- Work instructions -
Reproduce every line of text in the records below exactly as it appears, leaving out the pictures.

- Supplied records -
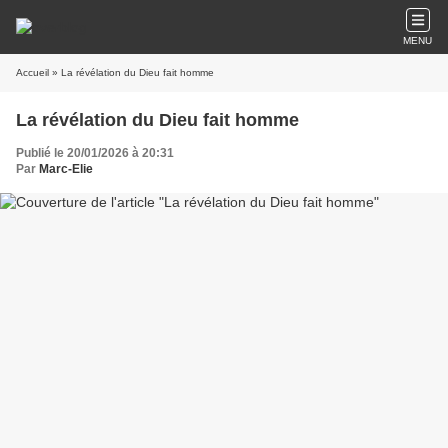
MENU
Accueil
» La révélation du Dieu fait homme
La révélation du Dieu fait homme
Publié le 20/01/2026 à 20:31
Par
Marc-Elie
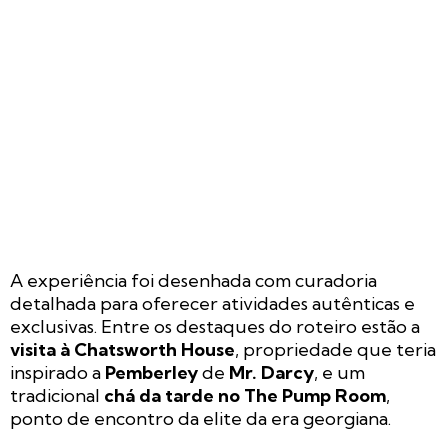
A experiência foi desenhada com curadoria
detalhada para oferecer atividades autênticas e
exclusivas. Entre os destaques do roteiro estão a
visita à Chatsworth House
, propriedade que teria
inspirado a
Pemberley
de
Mr. Darcy
, e um
tradicional
chá da tarde no The Pump Room
,
ponto de encontro da elite da era georgiana.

- Answer below -
MENU
Accueil
» La révélation du Dieu fait homme
La révélation du Dieu fait homme
Publié le 20/01/2026 à 20:31
Par
Marc-Elie
A experiência foi desenhada com curadoria
detalhada para oferecer atividades autênticas e
exclusivas. Entre os destaques do roteiro estão a
visita à Chatsworth House
, propriedade que teria
inspirado a
Pemberley
de
Mr. Darcy
, e um
tradicional
chá da tarde no The Pump Room
,
ponto de encontro da elite da era georgiana.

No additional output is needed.